In reality, oil is a global commodity. And like the market for any global commodity, the oil market works more like a bathtub, in which many different producers contribute to a single world supply of oil from which consumers then draw. Some producers fill the bathtub through larger “spigots” than others, but most have a limited impact on the global supply on their own. In this market, individual trade relationships mean little because a barrel of oil from one country can easily be replaced by a barrel from another. Consequently, energy security depends more on the total amount of oil flowing into and out of the bathtub than on ties between specific consumers and producers.
There are a few countries that produce enough oil to have a noticeable effect on the global market if their supplies are disrupted. Among their ranks are historical energy giants, such as Saudi Arabia, as well as emerging producers like the United States.
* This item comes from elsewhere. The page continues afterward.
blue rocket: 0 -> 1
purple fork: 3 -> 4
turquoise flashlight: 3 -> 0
If any of these countries suddenly halted production and turned off their spigots, the level of oil in the bathtub would become markedly lower because few other producers would have the capacity to compensate for the large volume lost, at least in the short term. Since the total volume of oil in the bathtub impacts oil prices worldwide, wild swings in the global energy supply have dramatic implications for U.S. prosperity.
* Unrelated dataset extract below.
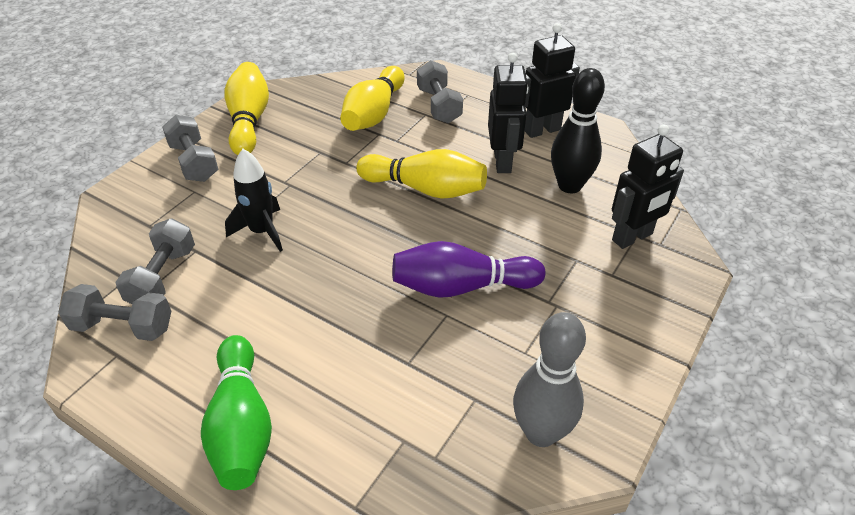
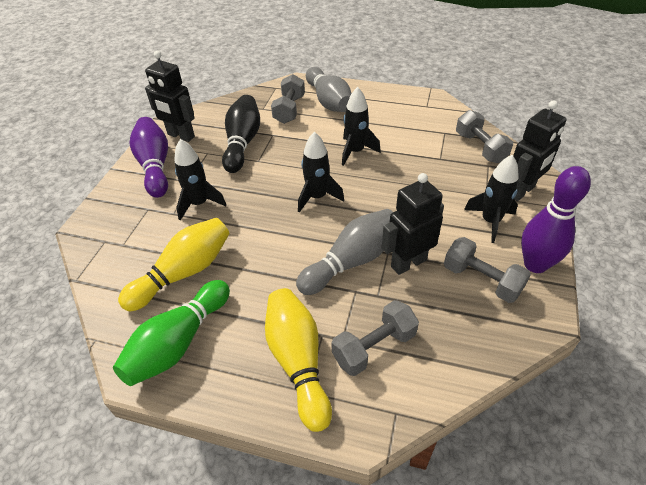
black rocket: 1 -> 4
grey bowling pin: 1 -> 2
purple bowling pin: 1 -> 2
yellow bowling pin: 3 -> 2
New Technologies Are Resizing the Spigots
New oil and gas production technologies are refitting the global bathtub with new spigots of different sizes. Countries that are using these technologies to extract larger volumes of oil or gas are getting bigger spigots. Others are becoming producers for the first time, adding entirely new spigots to the bathtub. Still others are watching their spigots shrink as their production levels decline and much-needed investment shifts toward promising unconventional plays elsewhere.